L’inizio del 1985 infatti, fu caratterizzato da un’ondata di gelo polare con bufere di neve con particolare criticità proprio il giorno della gara, ricordata come la “nevicata del secolo”. Torino si risvegliò sotto oltre mezzo metro di neve, con strade bloccate e viabilità paralizzata. La proverbiale testardaggine di Boniperti fu tuttavia più forte dei rigori dell’inverno, e, con l’aiuto di Comune di Torino, Protezione Civile e forze dell’ordine, fu compiuto un vero miracolo che rese possibile l’atterraggio a Torino del Liverpool scongiurando un ulteriore rinvio.

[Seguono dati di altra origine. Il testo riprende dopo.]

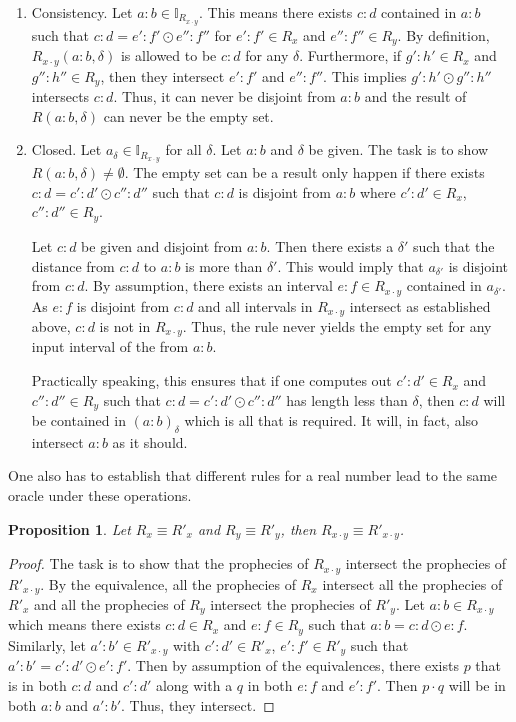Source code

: \documentclass[12pt]{article}
\newtheorem{proposition}{Proposition}[section]
\begin{document}
\begin{enumerate}
    \item Consistency. Let $a:b \in \mathbb{I}_{R_{x\cdot y}}$. This means there exists $c:d$ contained in $a:b$ such that $c:d = e':f' \odot e'':f''$ for $e':f' \in R_x$ and $e'':f'' \in R_y$. By definition, $R_{x \cdot y}(a:b,\delta)$ is allowed to be $ c:d$ for any $\delta$. Furthermore, if $g':h' \in R_x$ and $g'':h'' \in R_y$, then they intersect $e':f'$ and $e'':f''$. This implies $g':h' \odot g'' : h''$ intersects $c:d$. Thus, it can never be disjoint from $a:b$ and the result of $R(a:b, \delta)$ can never be the empty set. 
        
    \item Closed.  Let $a_\delta \in \mathbb{I}_{R_{x\cdot y}}$ for all $\delta$. Let $a:b$ and $\delta$ be given. The task is to show $R(a:b, \delta) \neq \emptyset$. The empty set can be a result only happen if there exists $c:d = c':d' \odot c'':d''$ such that $c:d$ is disjoint from $a:b$ where $c':d' \in R_x$, $c'':d'' \in R_y$. 
    
    Let $c:d$ be given and disjoint from $a:b$. Then there exists a $\delta'$ such that the distance from $c:d$ to $a:b$ is more than $\delta'$. This would imply that $a_{\delta'}$ is disjoint from $c:d$. By assumption, there exists an interval $e:f \in R_{x \cdot y}$ contained in $a_{\delta'}$. As $e:f$ is disjoint from $c:d$ and all intervals in $R_{x \cdot y}$ intersect as established above, $c:d$ is not in $R_{x \cdot y}$. Thus, the rule never yields the empty set for any input interval of the from $a:b$. 

    Practically speaking, this ensures that if one computes out $c':d' \in R_x$ and $c'':d'' \in R_y$ such that $c:d = c':d' \odot c'':d''$ has length less than $\delta$, then $c:d$ will be contained in $(a:b)_\delta$ which is all that is required. It will, in fact, also intersect $a:b$ as it should.
    
\end{enumerate}

One also has to establish that different rules for a real number lead to the same oracle under these operations. 

\begin{proposition}
    Let $R_x \equiv R'_x$ and $R_y \equiv R'_y$, then $R_{x \cdot y} \equiv R'_{x \cdot y}$.
\end{proposition}

\begin{proof}
The task is to show that the prophecies of $R_{x \cdot y}$ intersect the prophecies of $R'_{x \cdot y}$. By the equivalence, all the prophecies of $R_x$ intersect all the prophecies of $R'_x$ and all the prophecies of $R_y$ intersect the prophecies of $R'_y$. Let $a:b \in R_{x \cdot y}$ which means there exists $c:d \in R_x$ and $e:f \in R_y$ such that $a:b = c:d \odot e:f$. Similarly, let $a':b'\in R'_{x \cdot y}$ with $c':d' \in R'_x$, $e':f' \in R'_y$ such that $a':b' = c':d' \odot e':f'$. Then by assumption of the equivalences, there exists $p$ that is in both $c:d$ and $c':d'$ along with a $q$ in both $e:f$ and $e':f'$. Then $p \cdot q$ will be in both $a:b$ and $a':b'$. Thus, they intersect. 
\end{proof}
\end{document}
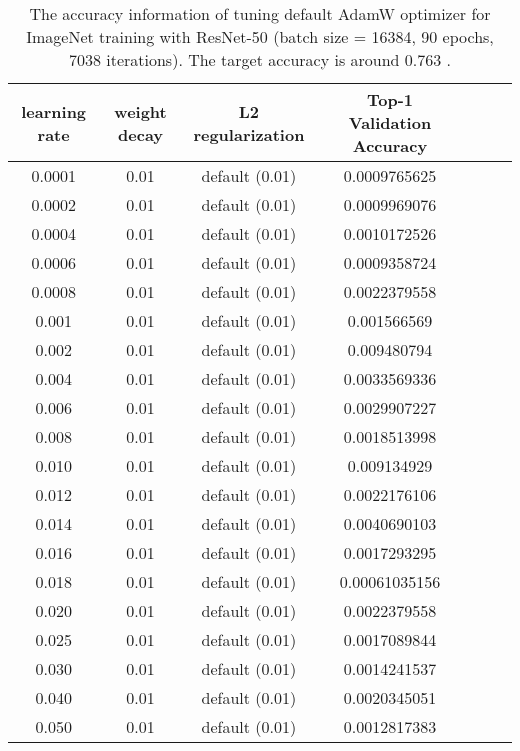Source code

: \documentclass{article} \usepackage{iclr2020_conference,times}
\begin{document}
\begin{table}[ht]
\renewcommand{\arraystretch}{1.3}
\caption{The accuracy information of tuning default AdamW optimizer for ImageNet training with ResNet-50 (batch size = 16384, 90 epochs, 7038 iterations). The target accuracy is around 0.763 \citep{goyal2017accurate}.}
\centering
\begin{tabular}{|c|c|c|c|c|c|c|}
\hline
learning rate & weight decay & L2 regularization & Top-1 Validation Accuracy\\
\hline
\hline
0.0001 & 0.01 & default (0.01) & 0.0009765625 \\
\hline
0.0002 & 0.01 & default (0.01) & 0.0009969076 \\
\hline
0.0004 & 0.01 & default (0.01) & 0.0010172526 \\
\hline
0.0006 & 0.01 & default (0.01) & 0.0009358724 \\
\hline
0.0008 & 0.01 & default (0.01) & 0.0022379558 \\
\hline
0.001 & 0.01 & default (0.01) & 0.001566569 \\
\hline
0.002 & 0.01 & default (0.01) & 0.009480794 \\
\hline
0.004 & 0.01 & default (0.01) & 0.0033569336 \\
\hline
0.006 & 0.01 & default (0.01) & 0.0029907227 \\
\hline
0.008 & 0.01 & default (0.01) & 0.0018513998 \\
\hline
0.010 & 0.01 & default (0.01) & 0.009134929 \\
\hline
0.012 & 0.01 & default (0.01) & 0.0022176106 \\
\hline
0.014 & 0.01 & default (0.01) & 0.0040690103 \\
\hline
0.016 & 0.01 & default (0.01) & 0.0017293295 \\
\hline
0.018 & 0.01 & default (0.01) & 0.00061035156 \\
\hline
0.020 & 0.01 & default (0.01) & 0.0022379558 \\
\hline
0.025 & 0.01 & default (0.01) & 0.0017089844 \\
\hline
0.030 & 0.01 & default (0.01) & 0.0014241537 \\
\hline
0.040 & 0.01 & default (0.01) & 0.0020345051 \\
\hline
0.050 & 0.01 & default (0.01) & 0.0012817383 \\
\hline
\end{tabular}
\label{table:imagenet_adamw_default_l2_4}
\end{table}
\end{document}
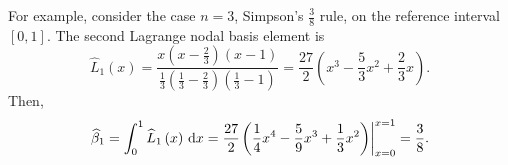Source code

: \begin{frame}
\begin{example}[Newton-Cotes quadrature rules of order $n=1,2$ and weight function $w\equiv 1$ on $\interval$]
        For example, consider the case $n=3$, Simpson's $\frac{3}{8}$
        rule, on the reference interval $\left[0,1\right]$.
        The second Lagrange nodal basis element is
        \begin{equation*}
            \widehat{L}_{1}\left(x\right)=
            \dfrac{
                x
                \left(x-\frac{2}{3}\right)
                \left(x-1\right)
            }{
                \frac{1}{3}
                \left(\frac{1}{3}-\frac{2}{3}\right)
                \left(\frac{1}{3}-1\right)
            }=
            \dfrac{27}{2}
            \left(
            x^{3}-\dfrac{5}{3}x^{2}+\dfrac{2}{3}x
            \right).
        \end{equation*}
        Then,
        \begin{equation*}
            \widehat{\beta}_{1}=
            \int_{0}^{1}
            \widehat{L}_{1}\left(x\right)
            \dl x=
            \dfrac{27}{2}
            {\left.
                \left(
                \dfrac{1}{4}x^{4}-
                \dfrac{5}{9}x^{3}+
                \dfrac{1}{3}x^{2}
                \right)
                \right|}_{x=0}^{x=1}=
            \dfrac{3}{8}.
        \end{equation*}
    \end{example}
\end{frame}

Archiviata la pagina da romanzo per cui questa Supercoppa sarà sempre ricordata, arrivarono le vicende di campo in cui regnò prevalentemente l’equilibrio col pallino del gioco prevalentemente in mano ai reds, le cui sortite offensive vennero però regolarmente arginate dalla coriacea difesa bianconera.
La Juventus si mise sulla difensiva impostando le sue azioni sul contropiede e sulla velocità dell’ala polacca che quella sera avrebbe trovato la sublimazione del soprannome che gli aveva affibiato il genio mai arido d’ispirazione dell’Avvocato Agnelli: Zibi Boniek, il “bello di notte”.

Furono due imbeccate di Massimo Briaschi a lanciarlo verso il pittoresco Bruce Grobbelaar che fu sentenziato senza pietà, in entrambi i casi sul finire dei due tempi, con la Juve che seppe contenere e colpire, con cattiveria spietata e chirurgica precisione.

 

Ed ecco la “diapositiva” che ho visto nel racconto di Buffa.

Gaetano l’immortale, il Capitano, che con la maglia rossa dei rivali, segno dell’abitudine diffusa in quegli anni di scambiarsi le maglie a fine partita, alza al gelido cielo torinese il piatto che all’epoca rappresentava lo scarno trofeo di Supercoppa Europea, la prima vinta da una italiana, viatico dello slam di trofei internazionali che per prima la Juve avrebbe completato pochi mesi più tardi, nell’insaguinato rendez-vous con il Liverpool.

Anche quella sera si registrarono tafferugli a causa degli esagitati inglesi che in quegli anni stavano creando la loro immagine di pericolo pubblico nelle trasferte europee, anche se nemmeno la mente più oscura avrebbe potuto presagire la carneficina che andò in scena in terra belga.

La tempra e il piglio da condottiero che hanno reso celebre Giampiero Boniperti, la famosa “resilienza” quasi genetica della Juventus di cui spesso si è parlato in questi anni, il Liverpool che ricorre nel destino europeo dei bianconeri, le volate di Boniek, le regali chiusure di Scirea, le trame incantate di Platini e le scorribande del “bell’Antonio”.

Chi è cresciuto con quella Juventus è perfettamente consapevole della forza di quella squadra, certificata dalla razzia di trofei fatta in quegli anni, ed eternamente grato a quegli eroi, viatico di un’amore infinito e duraturo.